As many settlers moved into the lands and created opportunities, it
also ruined the lives and civilizations of many American Indians. As the the
United stated expanded their territory, it also brought them closer and closer
to American Indians. According to the Indian removal act of 1803, It is legal
for the president to exchange any district within Us territory, which are
owned by the United States, which can enable the Indian claim to that land.
This Is saying that the united states is now allowed control the land rightfully
owned by Indians. Settlers were agitating for the removal of Indians.
On December 3, 1833 President Jackson’s 5th annual message he
ordered “those tribes can not exist surrounded by our settlements and in
continual contact with our citizens is certain. They have neither the
intelligence, the industry, the moral habits, nor the desire of improvement
which are essential to any favorable change in their condition.” December 8,
1829 president Jackson said in his first annual message, “Our ancestors
found them as the uncontrolled possessors of these vast regions.
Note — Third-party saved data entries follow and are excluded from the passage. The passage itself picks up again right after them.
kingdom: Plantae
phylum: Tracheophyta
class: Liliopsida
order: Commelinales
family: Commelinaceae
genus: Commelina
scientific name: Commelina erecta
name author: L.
By
persuasion and force they have been made to retire from river to river and
from mountain to mountain.” One year later in 1830 congress passed the
Indian removal act to clear Indians east of the Mississippi river. In President
Jackson’s second annual message he ordered “those tribes can not exist
surrounded by our settlements and in continual contact with our citizens is
certain. They have neither the intelligence, the industry, the moral habits,

nor the desire of improvement which are essential to any favorable change in
their condition.” He told the citizens exactly why he wanted them out.
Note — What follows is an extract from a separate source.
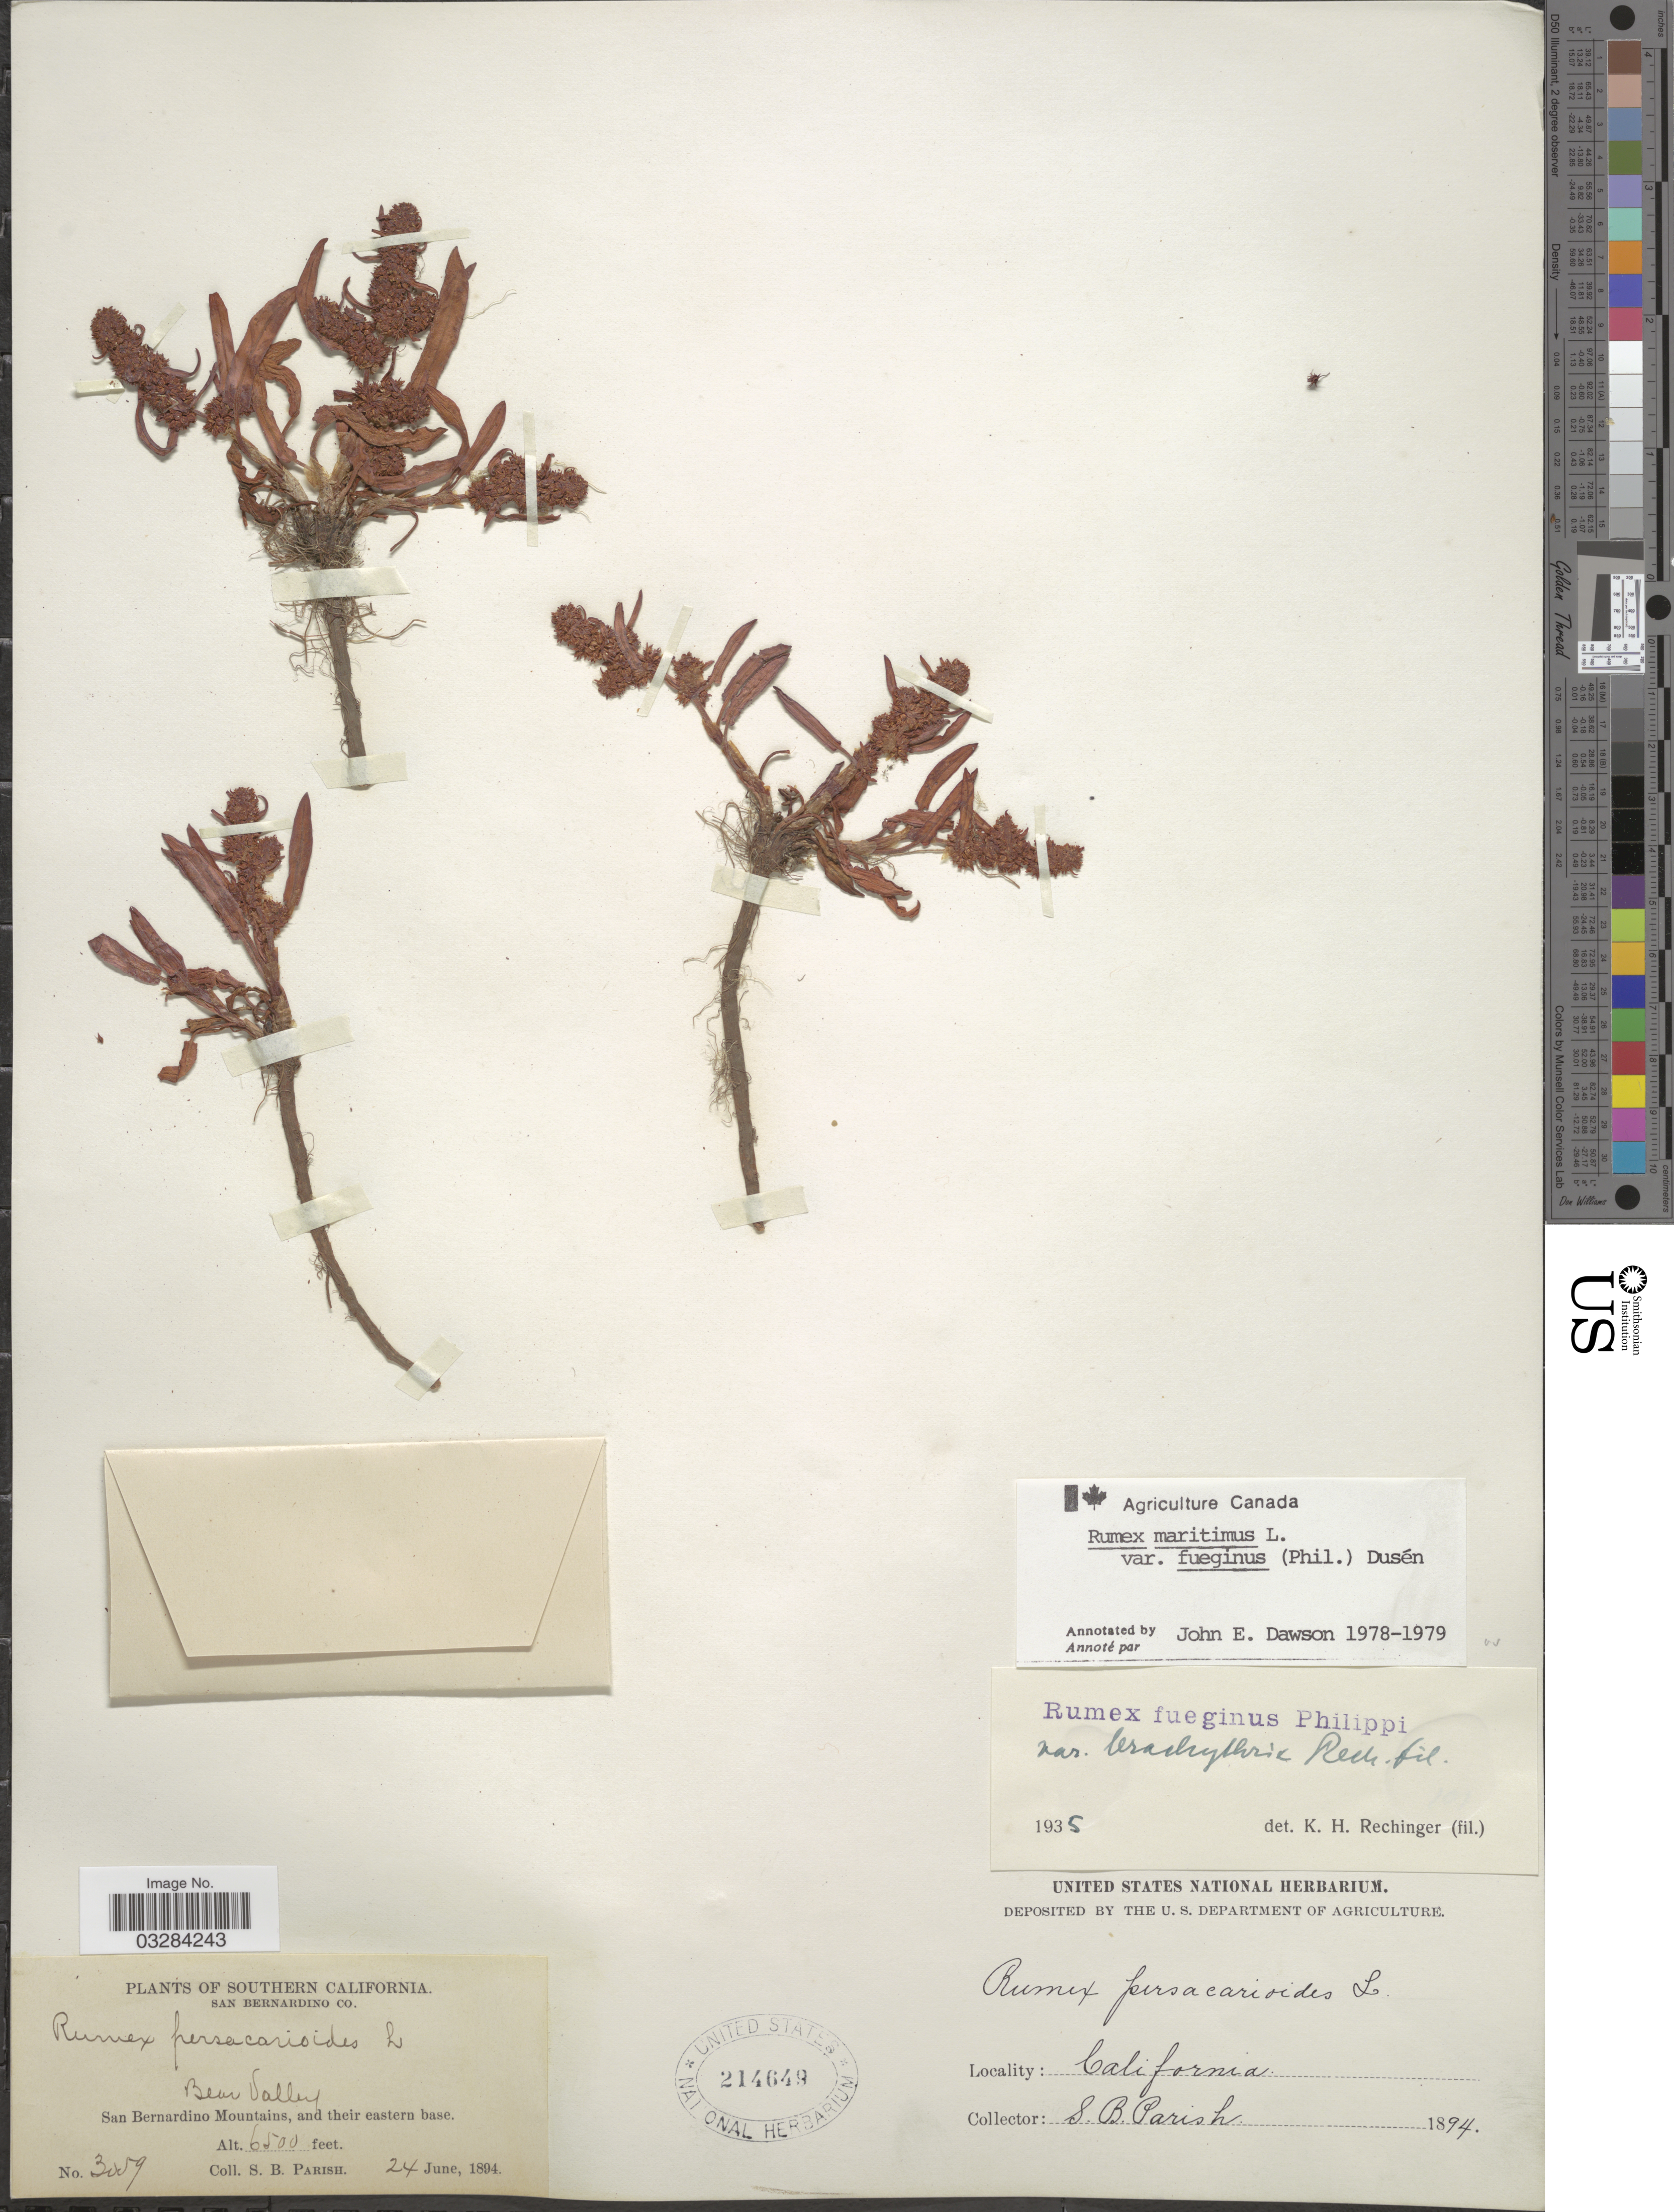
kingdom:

The Cherokee Indians were not happy when they heard of this, they
new it would be hard later down the road. One Cherokee girl wrote “If we
Cherokees are to be driven to the west by the cruel hand of oppression to
seek a new home in the west, it will be impossible.” The plan was to move
the tribes west to the Indian territory, which later became the state of
Oklahoma. In a message to the congress titled “On Indian removal” president
Jackson praised the act for placing “a dense and civilized population in large
track of country now occupied by few savage hunters.
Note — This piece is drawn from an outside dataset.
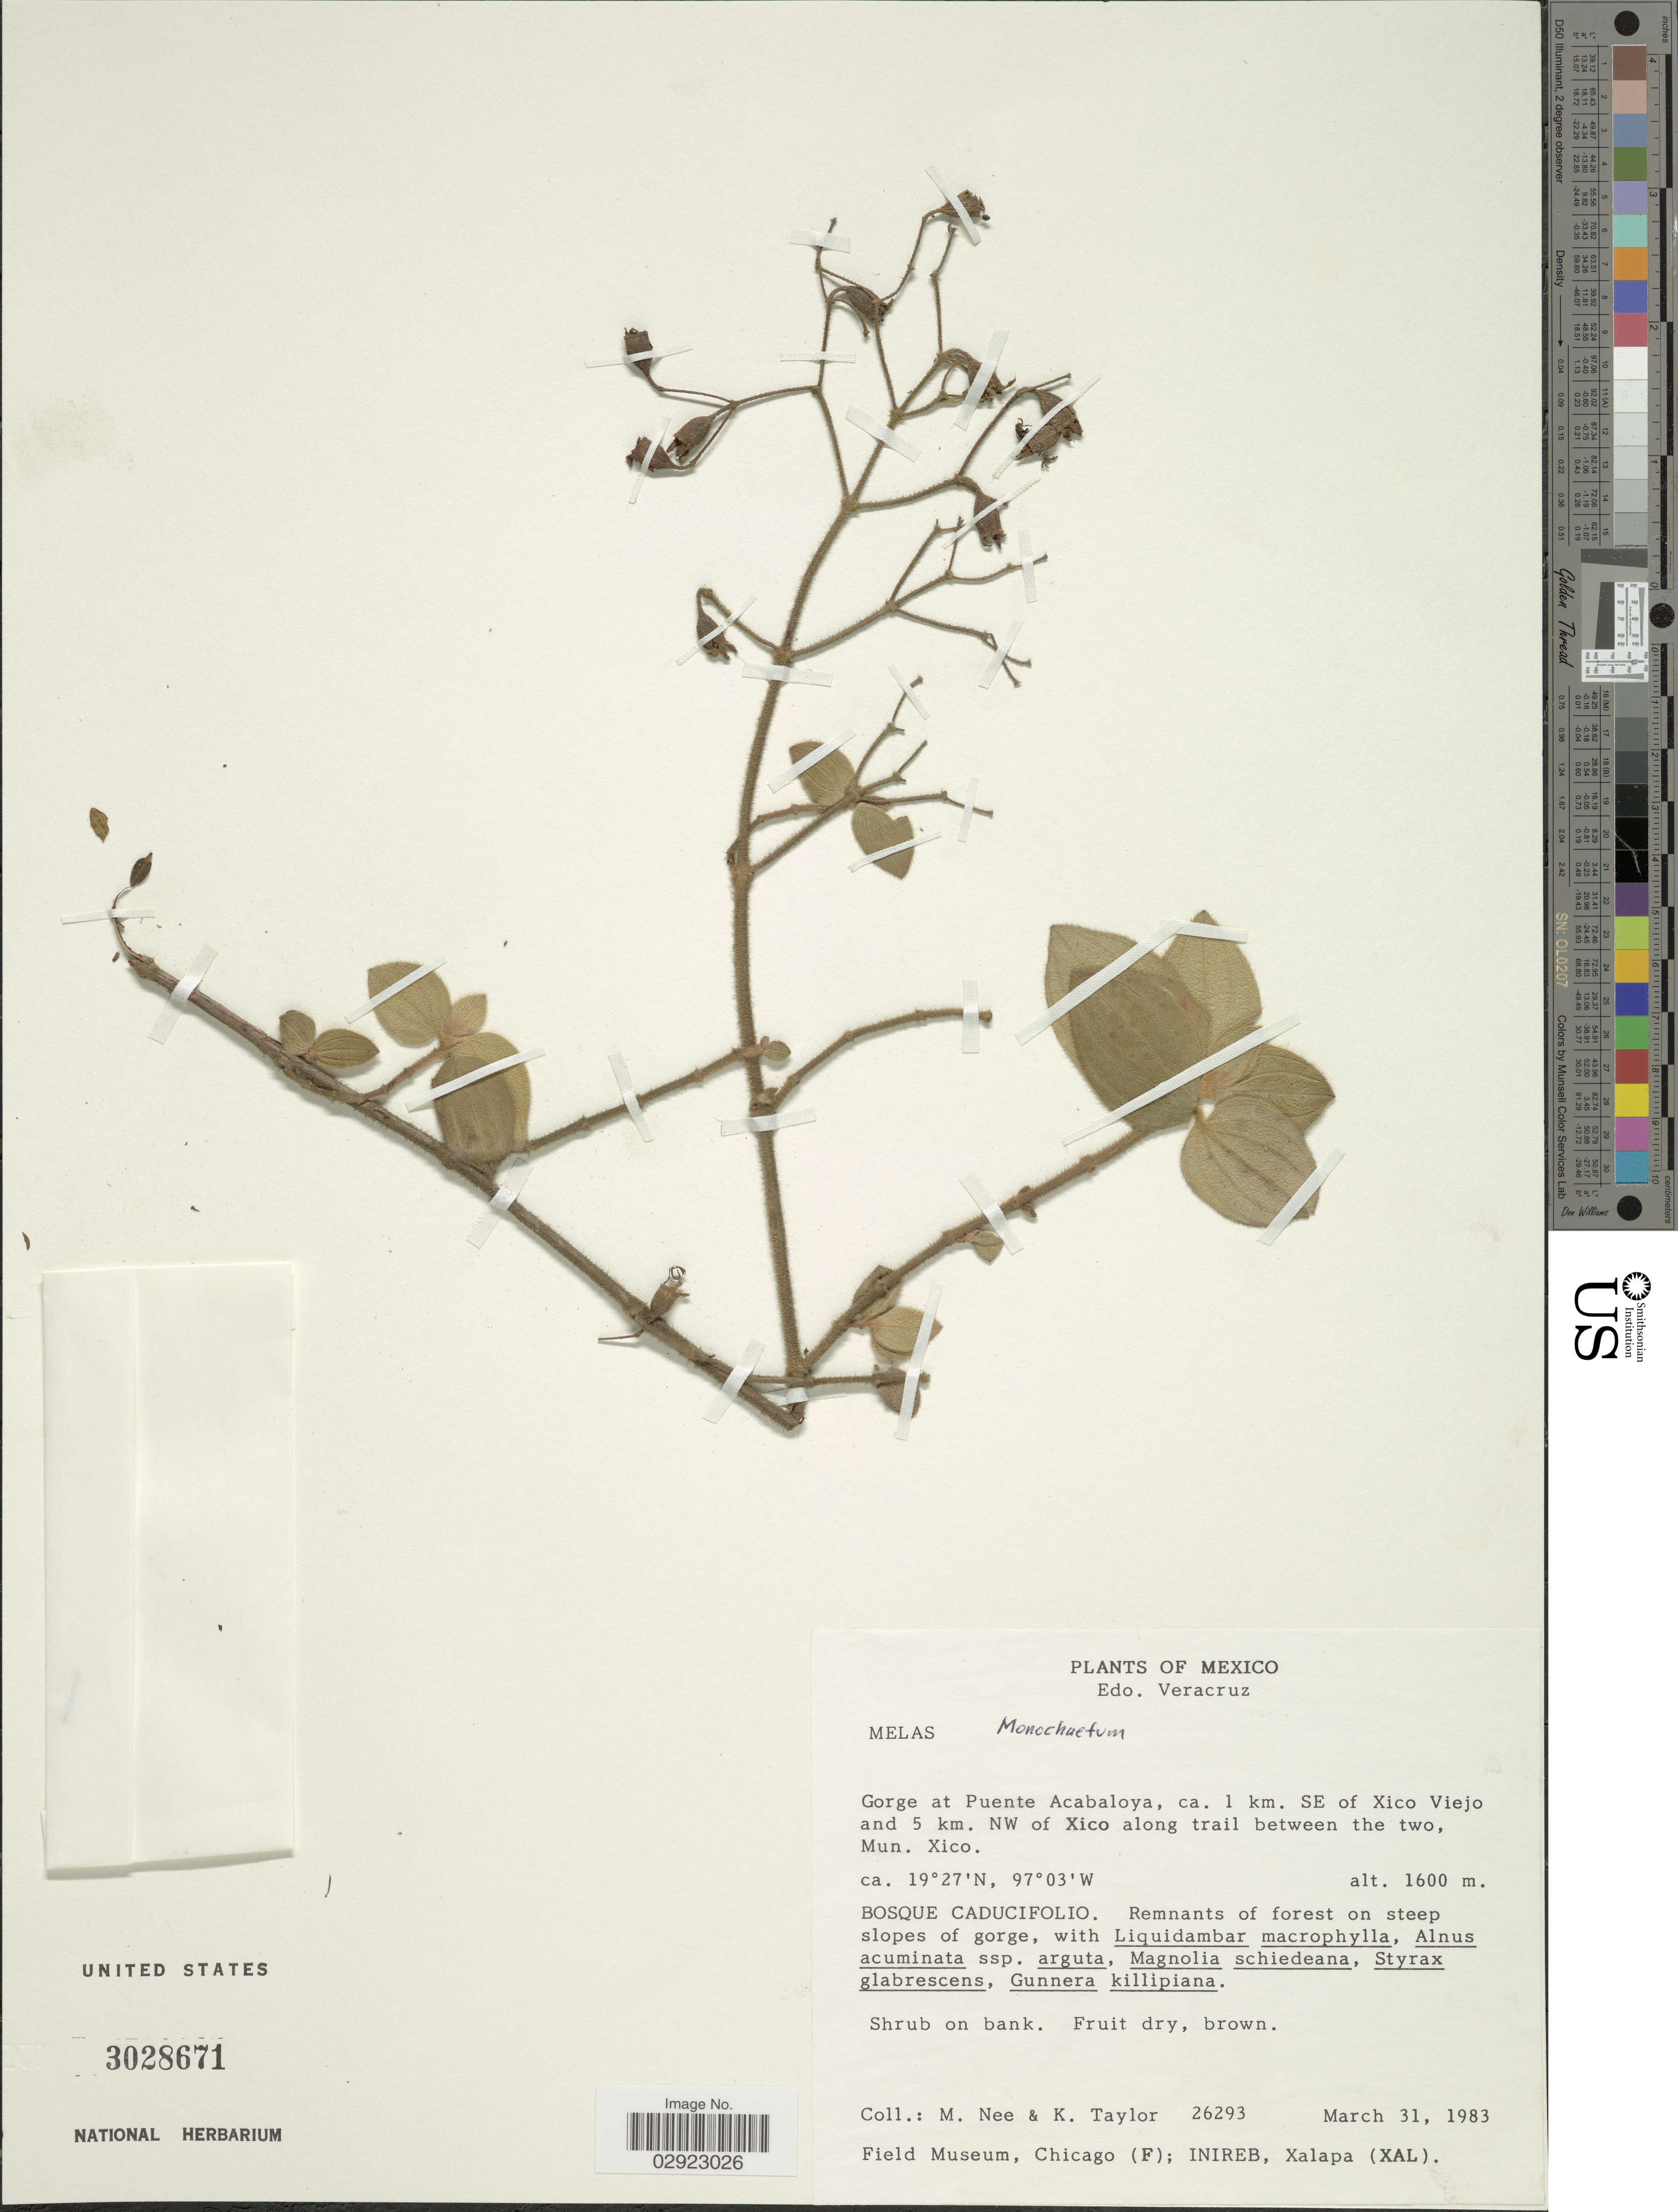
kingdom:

In Private John G. Burnett’s account he explained his witnessing . I
saw helpless Cherokees arrested and dragged from their homes, and driven
at the bayonet point into the stockades. And in the chill of a drizzling rain on
an October morning, I saw them loaded like cattle or sheep into six hundred
and forty-five wagons and started toward the west. Although some Indians
went along with the removal some resisted. The Cherokees attempted a legal
defense, claiming they were protected from removal by there treaties. When
Georgia refused to recognize there treaty rights, the Cherokees appealed to
the supreme court. In Worcester v. Georgia the court upheld the Cherokees
treaty rights. However, president Jackson refused to enforce the courts
decision. Other tribes such as the Seminoles of Florida and the sauk and fox
Indians of Wisconsin territory, turned to armed turned to armed resistance.
These tribes were nearly wiped out by army troops. The blood of the white

man or the blood of the red man may be spilt, and, if spilt, however
accidentally, it may be impossible for the discreet and humane among you,
or among us, to prevent a general war and carnage, said General Winfield
Scott in his Order to Cherokee.
This experience was very intense. It is illustrated in Elizabeth Watt’s
story
“The soldiers gathered them up, all up, and put them in camps. They hunted
them and ran them down until they got all of them. Even before they were
loaded in wagons, many of them got sick and died. They were all grief
stricken they lost all on earth they had.” In the end, the tribes that resisted
the removal were moved by force. The most famous forced migration was
that of the Cherokees in 1833 on the journey to Indian territory, about 4,000
of more than 17,000 Cherokees died from starvation, disease and harsh
winter weather. This tragic journey is remembered today as the trail of tears.
In the Indian removal map it shows the Indians being moved from New
Echota to Cherokee creek on the trail of tears in 1835- 1838.